The USSF announced in December 2013 a four-year contract extension through 2018, but the successful World Cup was followed by poor performances. The U.S. was knocked out by Jamaica in last year's Gold Cup semifinals and lost to Mexico in a playoff for a Confederations Cup berth. The team rebounded to reach this year's Copa America semifinals before losing to Argentina 4-0. But this month Mexico beat the Americans 2-1 at Columbus, Ohio, in the first home qualifying loss for the U.S. since 2001.

And last week, the Americans were routed in Costa Rica, their largest margin of defeat in qualifying since 1980. They dropped to 0-2 for the first time in the hexagonal, as the final round of World Cup qualifying in North and Central America and the Caribbean is known.

While there is time to recover, given the top three teams qualify for the 2018 tournament in Russia and the fourth-place finisher advances to a playoff against Asia's No. 5 team, players seemed confused by Klinsmann's tactics, such as a 3-4-1-2 formation used at the start against the Mexicans.

"Today we made the difficult decision of parting ways with Jurgen Klinsmann," Gulati said. "There were considerable achievements along the way ... but there were also lesser publicized efforts behind the scenes. He challenged everyone in the U.S. Soccer community to think about things in new ways, and thanks to his efforts we have grown as an organization and expect there will be benefits from his work for years to come."

The U.S. had not changed coaches in the middle of qualifying since the USSF made the position a full-time job and hired Bob Gansler in 1989 to replace Lothar Osiander, who also at the time was a waiter at a San Francisco restaurant.

Klinsmann made controversial decisions, such as dropping Landon Donovan from the 2014 World Cup roster while taking along relatively inexperienced players such as John Brooks, Julian Green and DeAndre Yedlin. Brooks and Green were among five German-Americans on the 23-man U.S. World Cup roster, which drew criticism from some in the American soccer community.

He coached the team to a 55-27-16 record, including a U.S.-record 12-game winning streak and victories in exhibitions at Italy, Germany and the Netherlands. He has worked in the past year to integrate more young players into the lineup, such as teen midfield sensation Christian Pulisic, Bobby Wood and Jordan Morris.

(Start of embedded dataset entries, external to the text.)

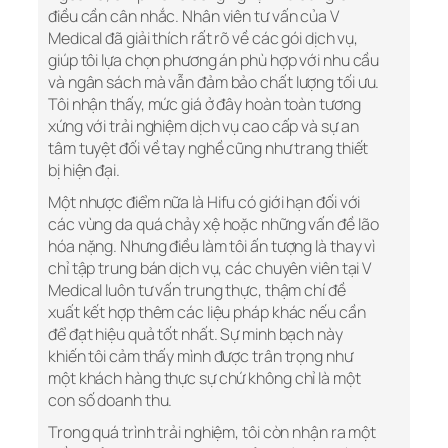
điều cần cân nhắc. Nhân viên tư vấn của V
Medical đã giải thích rất rõ về các gói dịch vụ,
giúp tôi lựa chọn phương án phù hợp với nhu cầu
và ngân sách mà vẫn đảm bảo chất lượng tối ưu.
Tôi nhận thấy, mức giá ở đây hoàn toàn tương
xứng với trải nghiệm dịch vụ cao cấp và sự an
tâm tuyệt đối về tay nghề cũng như trang thiết
bị hiện đại.
Một nhược điểm nữa là Hifu có giới hạn đối với
các vùng da quá chảy xệ hoặc những vấn đề lão
hóa nặng. Nhưng điều làm tôi ấn tượng là thay vì
chỉ tập trung bán dịch vụ, các chuyên viên tại V
Medical luôn tư vấn trung thực, thậm chí đề
xuất kết hợp thêm các liệu pháp khác nếu cần
để đạt hiệu quả tốt nhất. Sự minh bạch này
khiến tôi cảm thấy mình được trân trọng như
một khách hàng thực sự chứ không chỉ là một
con số doanh thu.
Trong quá trình trải nghiệm, tôi còn nhận ra một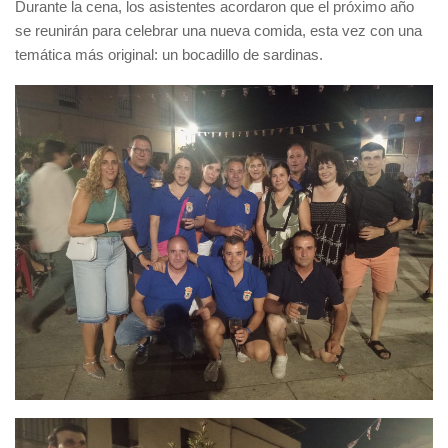
Durante la cena, los asistentes acordaron que el próximo año
se reunirán para celebrar una nueva comida, esta vez con una
temática más original: un bocadillo de sardinas.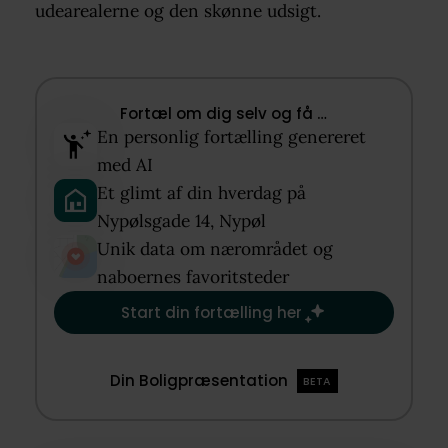
udearealerne og den skønne udsigt.
Fortæl om dig selv og få …​
En personlig fortælling genereret
med AI​
Et glimt af din hverdag på
Nypølsgade 14, Nypøl​
Unik data om nærområdet og
naboernes favoritsteder​
Start din fortælling her
Din Boligpræsentation
BETA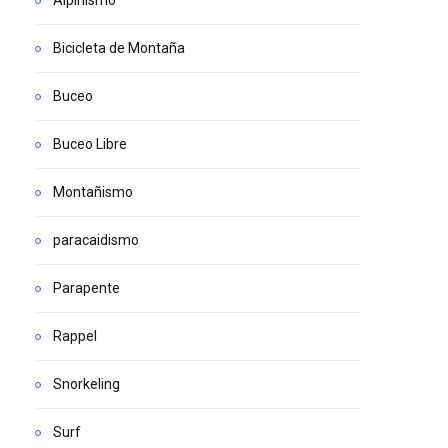
Alpinismo
Bicicleta de Montaña
Buceo
Buceo Libre
Montañismo
paracaidismo
Parapente
Rappel
Snorkeling
Surf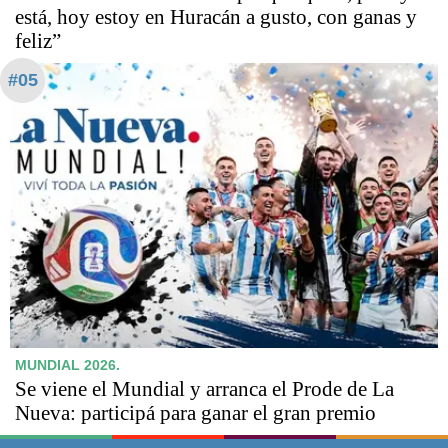
está, hoy estoy en Huracán a gusto, con ganas y
feliz”
#05
MUNDIAL 2026.
Se viene el Mundial y arranca el Prode de La
Nueva: participá para ganar el gran premio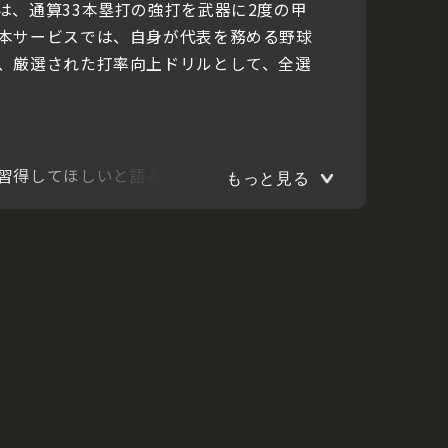
、通算33本塁打の強打を武器に2度の甲
本サービスでは、自身が代表を務める野球
、厳選された打率向上ドリルとして、全選
習得してほしいと語る、打撃の土台とは。
もっと見る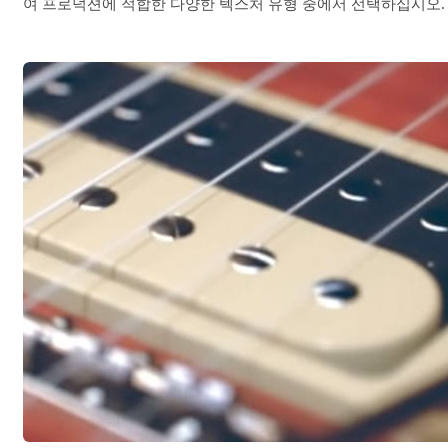
여 프로덕션에 적합한 다양한 텍스처 유형 중에서 선택하십시오.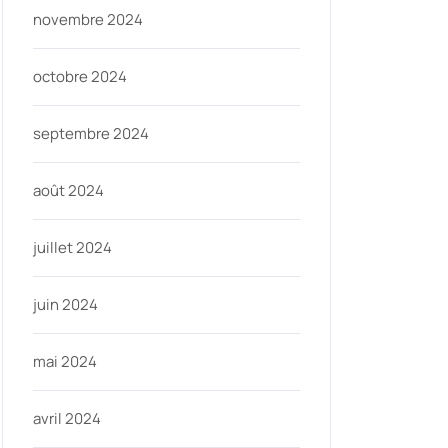
novembre 2024
octobre 2024
septembre 2024
août 2024
juillet 2024
juin 2024
mai 2024
avril 2024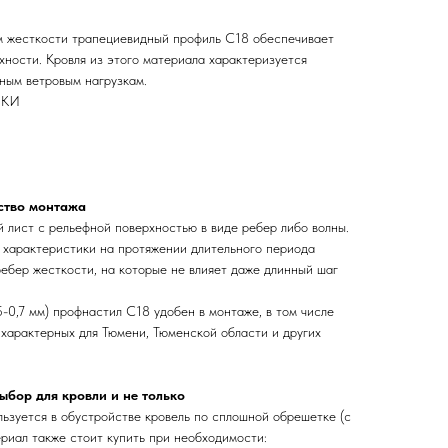
м жесткости трапециевидный профиль С18 обеспечивает
хности. Кровля из этого материала характеризуется
ным ветровым нагрузкам.
ИКИ
ство монтажа
 лист с рельефной поверхностью в виде ребер либо волны.
характеристики на протяжении длительного периода
ребер жесткости, на которые не влияет даже длинный шаг
-0,7 мм) профнастил С18 удобен в монтаже, в том числе
 характерных для Тюмени, Тюменской области и других
ыбор для кровли и не только
ьзуется в обустройстве кровель по сплошной обрешетке (с
риал также стоит купить при необходимости:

Arena, a 65-year-old wisecracking Brooklynite known for blunt talk, was inducted into the U.S. National Soccer Hall of Fame in 2010. He coached the University of Virginia from 1978-95, then coached D.C. United to titles in Major League Soccer's first two seasons before losing in the 1998 final. As U.S. coach, he led the Americans to the 2002 World Cup quarterfinals in the team's best finish since 1930.

He was let go after the team's first-round elimination in 2006. Gulati unsuccessfully courted Klinsmann, who won the 1990 World Cup with West Germany and the 1996 European Championship with Germany, then coached his nation to the 2006 World Cup semifinals.

When Gulati and Klinsmann couldn't reach an agreement, the USSF hired Bradley, who coached the team to the second round of the 2010 World Cup. A year later, the Americans stumbled in the Gold Cup, and Klinsmann replaced Bradley.

Arena coached the New York Red Bulls of MLS from July 2006 to November 2007, then was hired the following August by the Galaxy. He led the team to MLS titles in 2011, '12 and '14.